*Task brief*: Please collect every line below that contains the string "pixels" and copy each one in full.

[Opening Material shown section]

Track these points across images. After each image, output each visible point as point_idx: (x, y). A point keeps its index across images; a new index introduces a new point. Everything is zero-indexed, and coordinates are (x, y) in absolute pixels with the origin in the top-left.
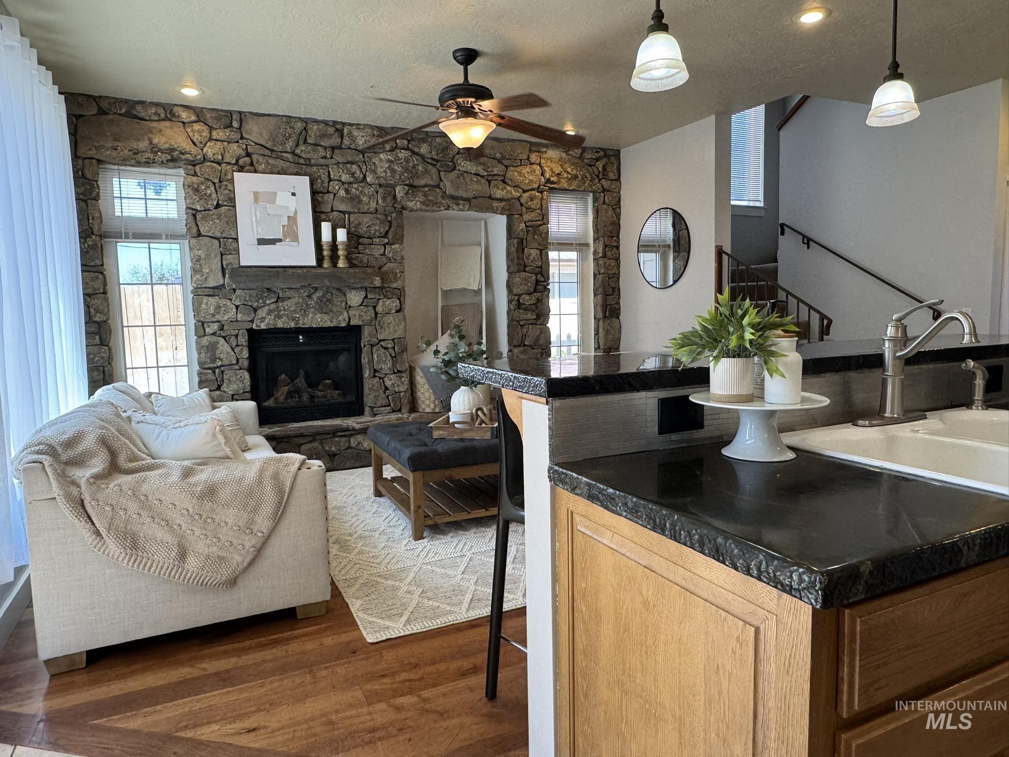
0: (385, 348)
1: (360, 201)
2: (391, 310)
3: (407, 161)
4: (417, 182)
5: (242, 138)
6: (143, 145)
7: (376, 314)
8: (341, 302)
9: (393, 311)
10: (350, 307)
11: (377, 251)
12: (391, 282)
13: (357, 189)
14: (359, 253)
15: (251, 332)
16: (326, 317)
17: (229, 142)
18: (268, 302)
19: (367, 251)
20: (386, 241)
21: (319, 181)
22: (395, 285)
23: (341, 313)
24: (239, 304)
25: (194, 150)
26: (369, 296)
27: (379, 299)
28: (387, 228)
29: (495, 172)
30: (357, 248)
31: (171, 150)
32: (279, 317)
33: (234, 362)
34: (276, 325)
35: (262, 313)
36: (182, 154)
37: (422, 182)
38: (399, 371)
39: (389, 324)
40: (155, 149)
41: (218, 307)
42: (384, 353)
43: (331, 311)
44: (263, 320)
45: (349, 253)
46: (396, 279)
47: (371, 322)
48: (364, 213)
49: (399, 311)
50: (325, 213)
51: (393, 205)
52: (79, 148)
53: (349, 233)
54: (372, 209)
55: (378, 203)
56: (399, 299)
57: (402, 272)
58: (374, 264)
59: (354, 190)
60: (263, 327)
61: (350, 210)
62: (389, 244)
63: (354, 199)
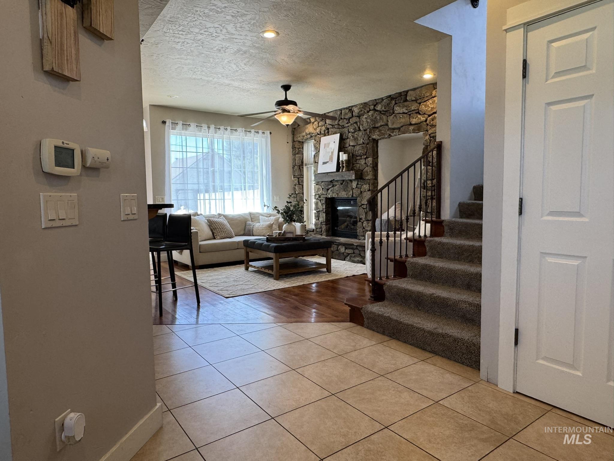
0: (364, 208)
1: (358, 139)
2: (365, 190)
3: (372, 116)
4: (377, 126)
5: (326, 123)
6: (304, 134)
7: (361, 192)
8: (350, 186)
9: (366, 191)
10: (353, 189)
11: (363, 162)
12: (366, 176)
13: (356, 134)
14: (357, 164)
15: (326, 198)
16: (345, 193)
17: (322, 126)
18: (330, 187)
19: (359, 162)
20: (365, 156)
22: (367, 178)
23: (350, 192)
24: (323, 187)
25: (315, 132)
26: (359, 183)
27: (362, 185)
28: (366, 151)
29: (413, 109)
30: (356, 161)
31: (310, 133)
32: (333, 193)
33: (322, 210)
34: (333, 196)
35: (329, 191)
36: (312, 134)
37: (379, 125)
38: (368, 220)
40: (307, 134)
41: (318, 189)
42: (363, 210)
43: (347, 190)
44: (329, 194)
45: (353, 164)
46: (368, 175)
47: (359, 195)
48: (359, 145)
49: (369, 190)
50: (346, 147)
51: (368, 139)
52: (295, 138)
53: (353, 155)
54: (361, 142)
55: (363, 139)
56: (369, 185)
57: (370, 171)
58: (361, 168)
59: (355, 135)
60: (329, 197)
61: (354, 145)
62: (367, 158)
63: (356, 139)
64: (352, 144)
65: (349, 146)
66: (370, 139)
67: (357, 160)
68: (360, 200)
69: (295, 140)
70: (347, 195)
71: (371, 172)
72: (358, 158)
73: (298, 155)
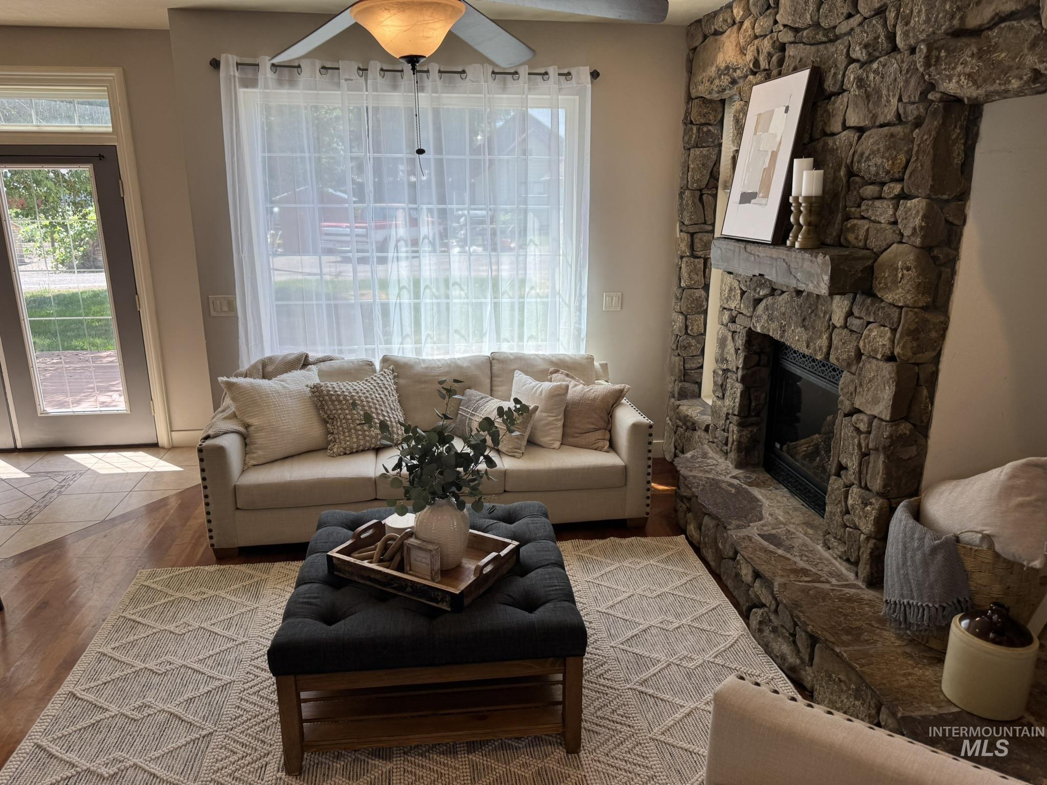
0: (857, 430)
1: (880, 97)
4: (972, 21)
5: (776, 21)
6: (714, 70)
7: (859, 355)
8: (825, 313)
10: (834, 327)
11: (883, 211)
12: (887, 288)
13: (876, 72)
14: (863, 218)
15: (750, 333)
16: (806, 337)
17: (765, 36)
18: (763, 292)
19: (870, 212)
20: (897, 188)
21: (833, 71)
22: (889, 297)
23: (821, 335)
24: (744, 289)
25: (740, 61)
26: (856, 312)
27: (869, 323)
28: (902, 158)
30: (859, 206)
31: (728, 68)
32: (771, 319)
33: (735, 369)
35: (760, 308)
36: (735, 70)
38: (868, 489)
39: (870, 381)
40: (721, 72)
42: (853, 438)
43: (813, 327)
44: (759, 318)
45: (848, 218)
46: (895, 282)
47: (849, 365)
48: (881, 126)
49: (891, 358)
50: (833, 134)
51: (924, 95)
52: (691, 88)
53: (851, 174)
54: (890, 116)
55: (900, 100)
56: (894, 331)
57: (908, 269)
58: (873, 243)
59: (872, 76)
60: (759, 330)
61: (862, 124)
62: (904, 196)
63: (870, 96)
64: (853, 119)
65: (845, 127)
66: (930, 96)
67: (863, 199)
68: (852, 389)
69: (694, 94)
70: (808, 347)
71: (913, 273)
72: (870, 190)
73: (697, 151)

[Closing Material shown section]

*Answer space*:
Track these points across images. After each image, output each visible point as point_idx: (x, y). A point keeps its index across images; a new index introduces a new point. Everything is zero-indexed, and coordinates are (x, y) in absolute pixels with the origin in the top-left.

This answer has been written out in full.